According to statistics, between eight and 12% of us will go through a period of depression this year, however many will never be diagnosed. While awareness of mental health concerns is increasing, many of us will continue living with the symptoms of depression without realising.
“People don’t quite understand that you can still function and have depression. A lot of people think if you have depression you’re going to quit your job and so on, but many people continue to work, continue to function but to a very different degree. You don’t have to be suicidal to be depressed. You can just be clinically depressed and think, ‘This is the way my life is.'”
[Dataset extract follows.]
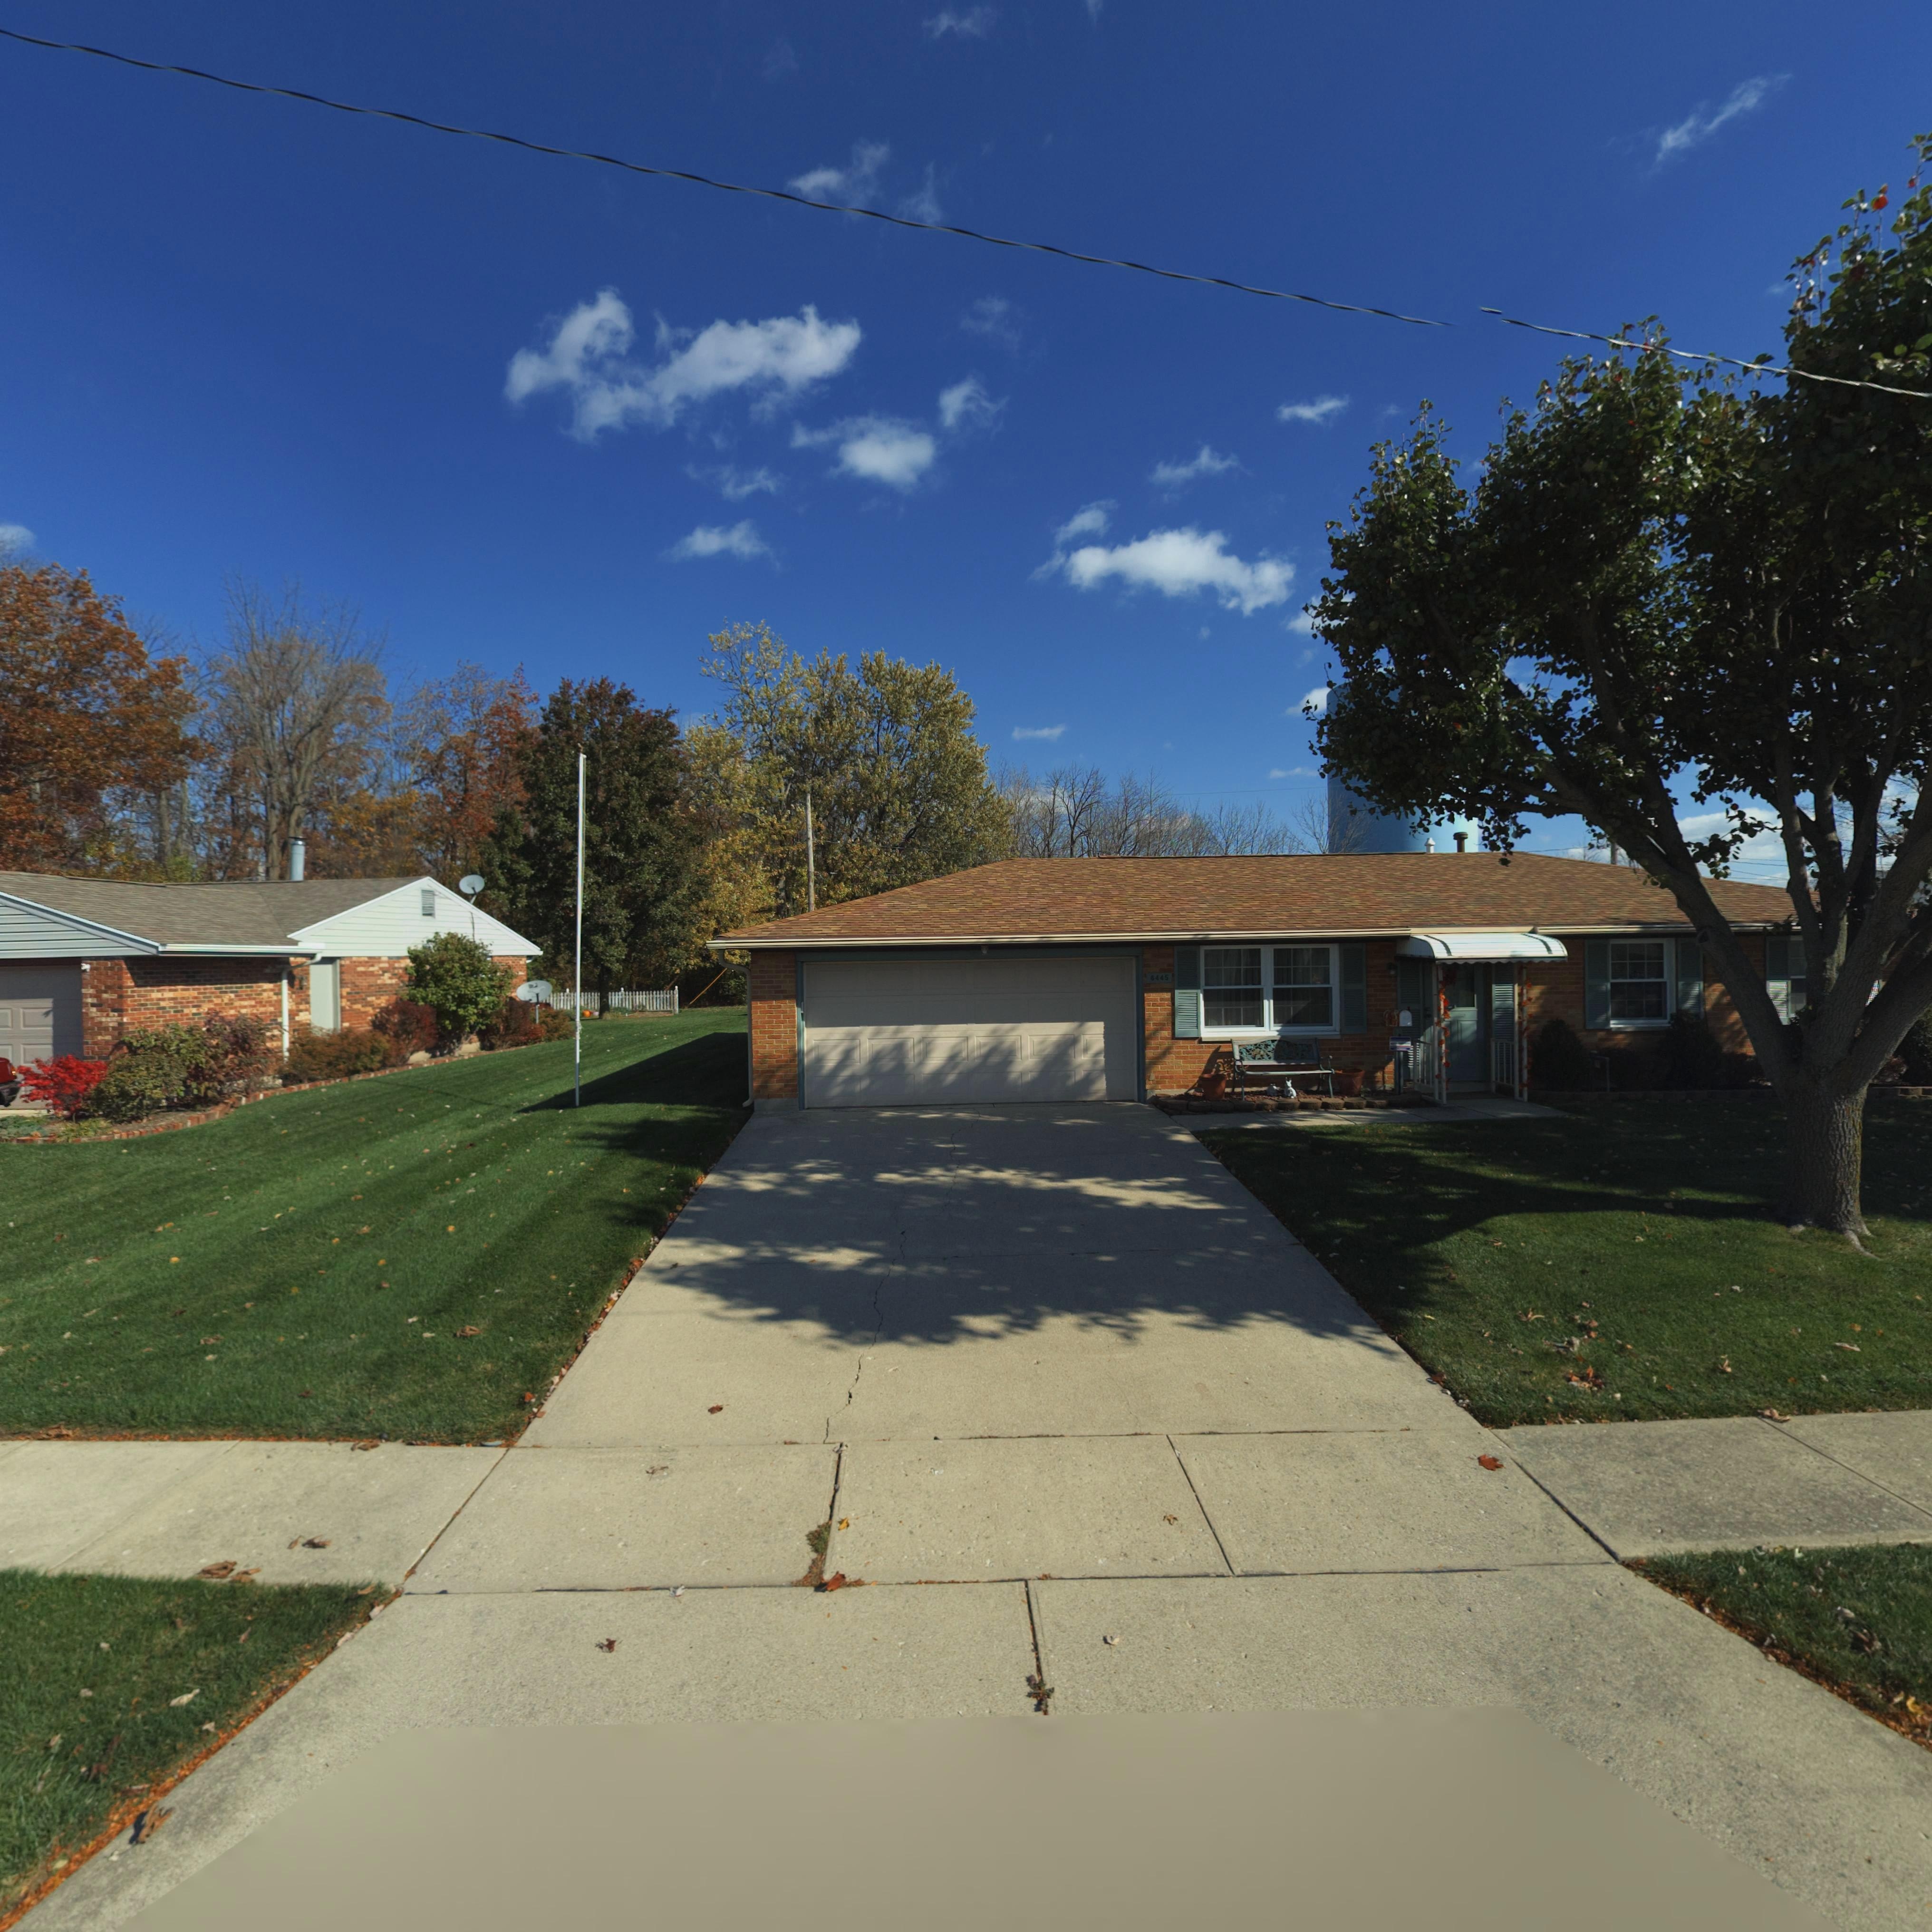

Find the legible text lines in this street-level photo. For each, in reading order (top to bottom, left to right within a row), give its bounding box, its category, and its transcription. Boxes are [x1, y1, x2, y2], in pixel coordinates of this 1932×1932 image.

[1150, 974, 1169, 981] StreetNumber: 6445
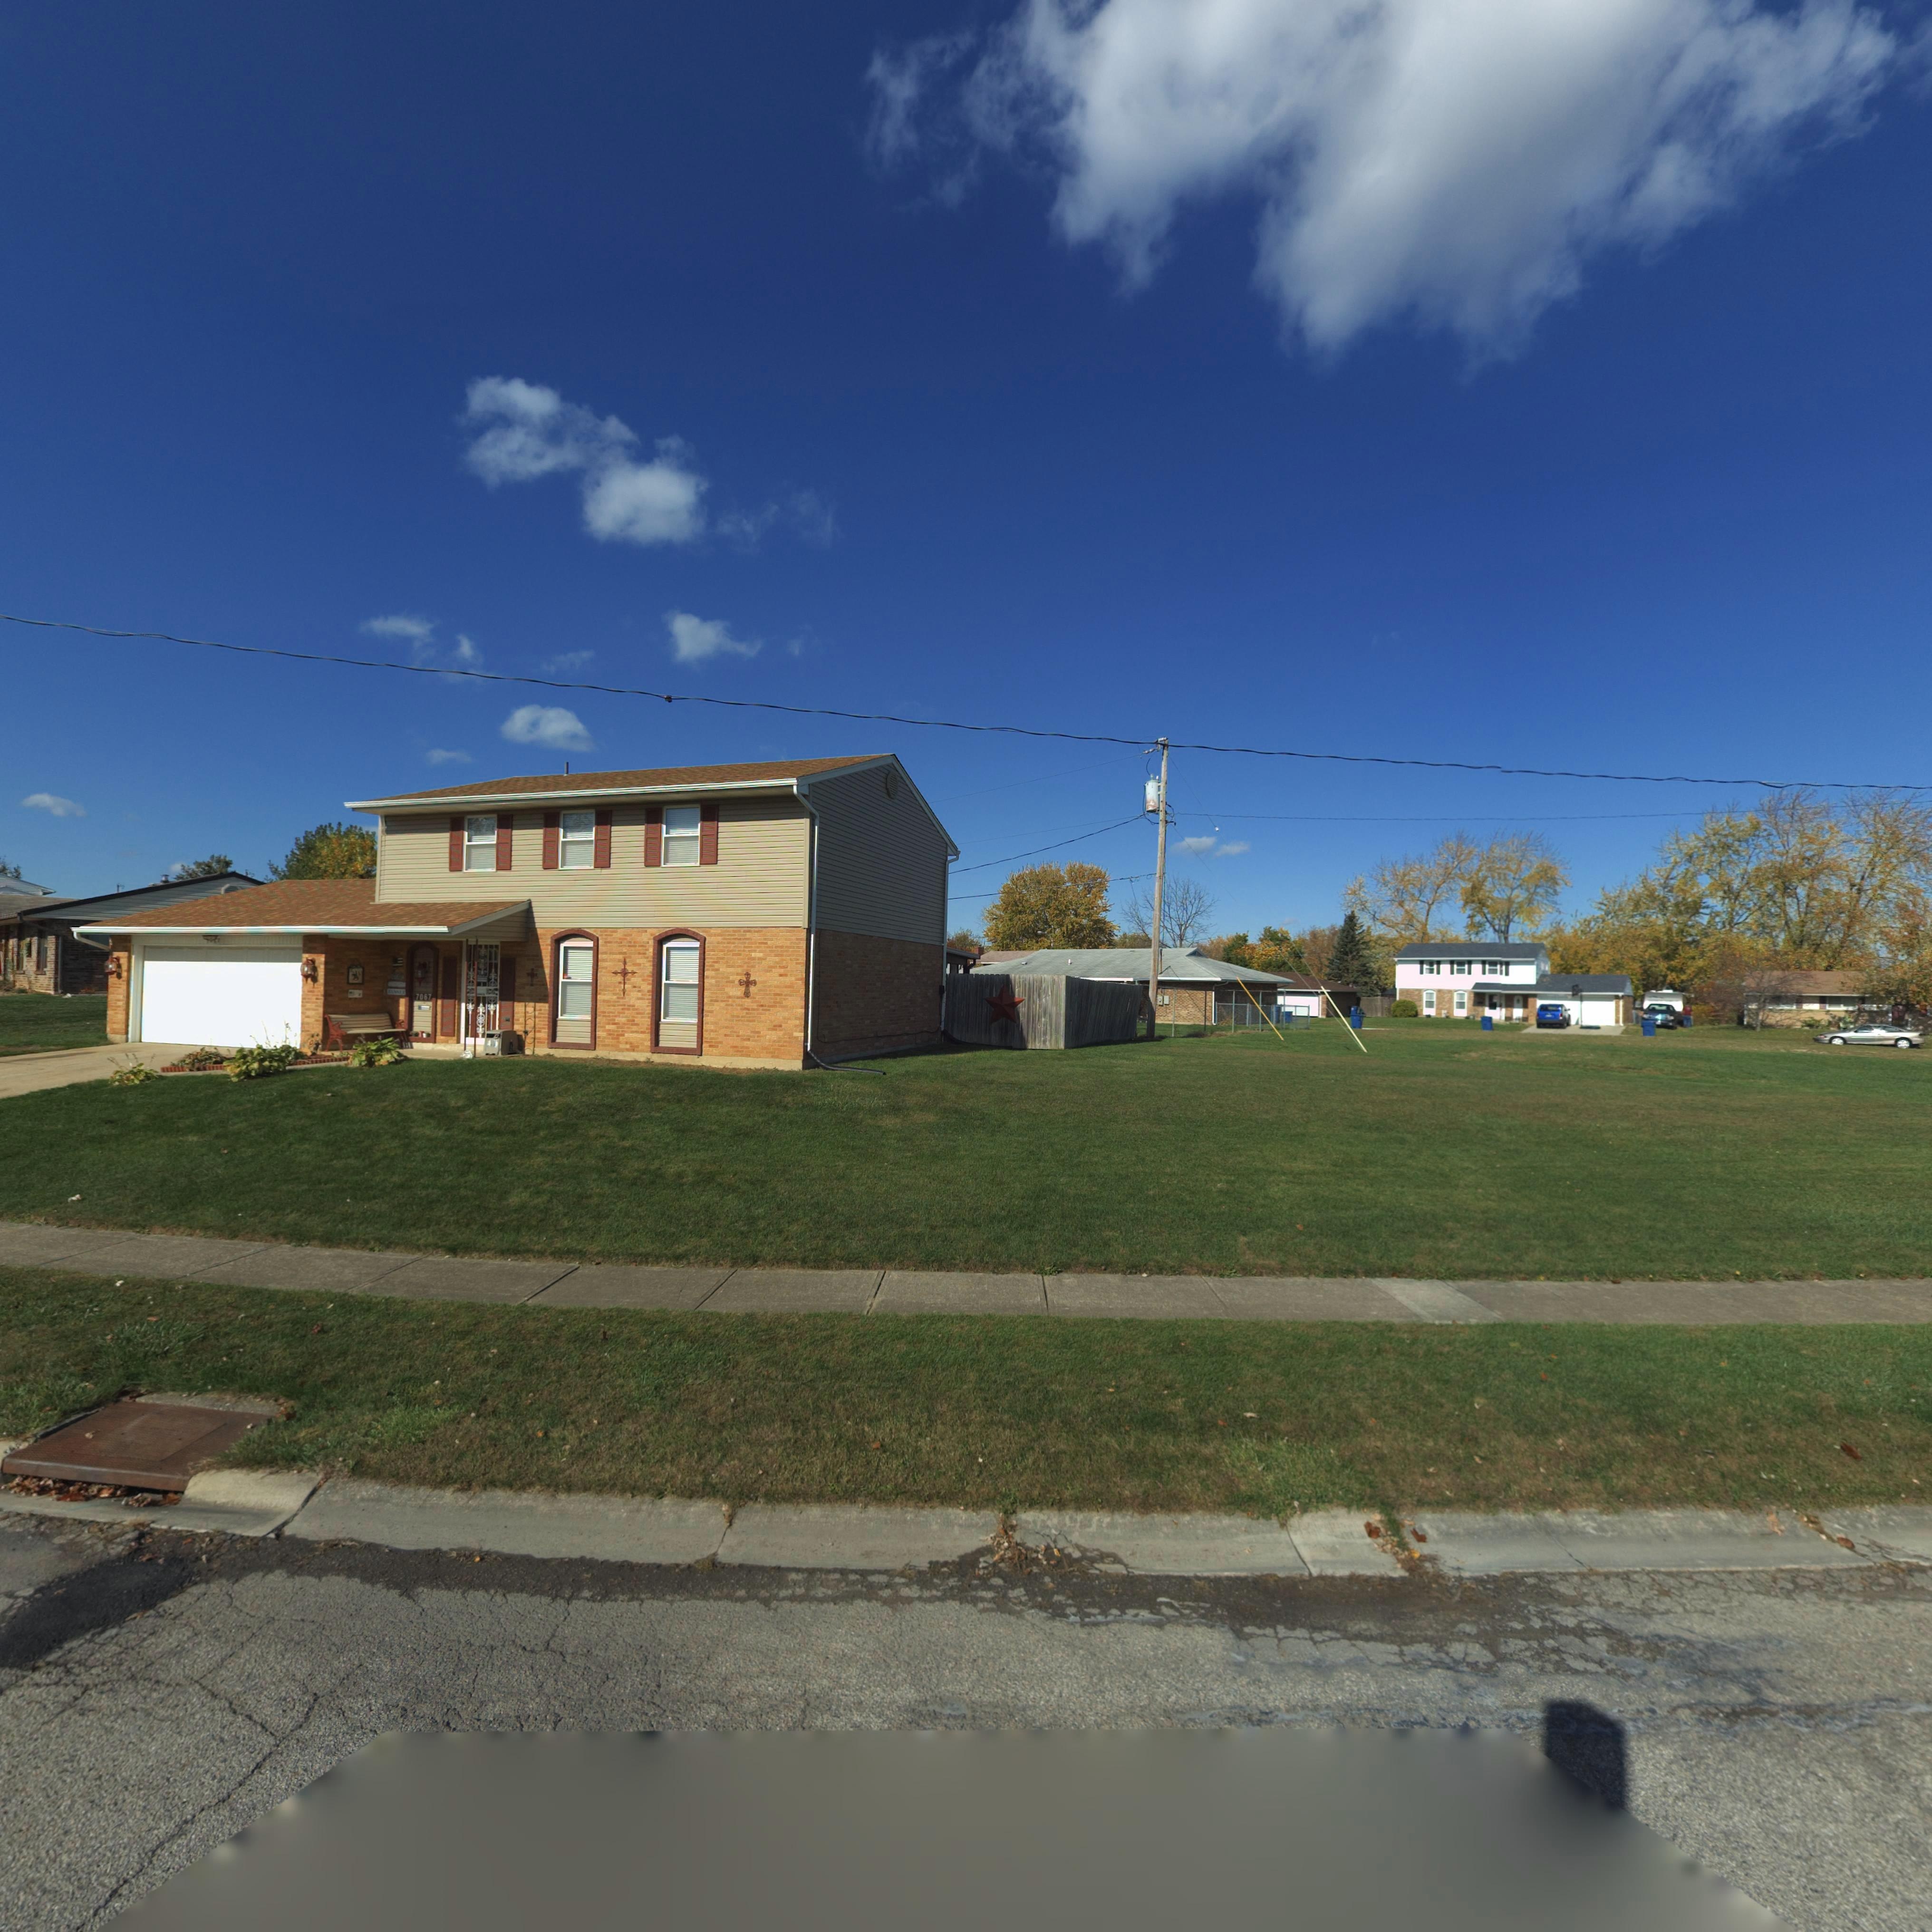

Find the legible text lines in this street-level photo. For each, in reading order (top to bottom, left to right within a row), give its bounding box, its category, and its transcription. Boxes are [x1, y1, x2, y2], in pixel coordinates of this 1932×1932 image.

[415, 993, 433, 1001] StreetNumber: 7067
– Clinical psychologist, Angel Adams.
While no two cases of depression are the same, the following warning signs may be present:
Feeling low is perhaps the most obvious and well-known sign of depression. Typically this feeling will be worse in the morning and may ‘flip’ in the afternoon. Self-blame and low self-esteem are also common accompaniments.
Lack of interest
Know as ‘anhedonia’ in the psychology world, a lack of interest and lack of enjoyment is another common sign of depression. Activities that once got you excited may now leave you feeling flat and you may feel uninterested in what’s going on around you.
Loss of appetite
Some people with depression will turn to food for comfort, but more commonly a loss of appetite is reported. This comes under the anhedonia umbrella – a lack of interest can lead to a lack of interest in food and taking care of yourself.
Loss of libido
Unsurprisingly when you’re feeling low and uninterested, your sex life often takes a back seat. There may also be a biological reason for this as depression has been linked to hormonal changes.
If you’re feeling low you may find yourself spending more time in bed, however you may find it difficult to get enough sleep. Those with depression often complain of wakefulness and disturbances to their sleeping pattern.
When you are suffering from depression your susceptibility to pain may increase. This can lead to more aches and pains or headaches that don’t go away with treatment.
A depressed mind can become ‘over-general’ which makes it hard for you to recall details. If, for example, you have lost your job you would normally think about all the things you need to do to get back on track (write up your CV, register with recruitment agencies etc.). If you lose your job and you are depressed however, your mind might stop at ‘I need to get a job’, making it hard for you to problem solve and get past the general problem.
Psychologists say when you are depressed you are likely to have an ‘elevated evidence requirement’. This means you may need reassurance before making decisions, as you’ll struggle to trust your gut feelings.
If you recognise the symptoms above you are advised to visit your GP to rule out physical illness and receive a diagnosis.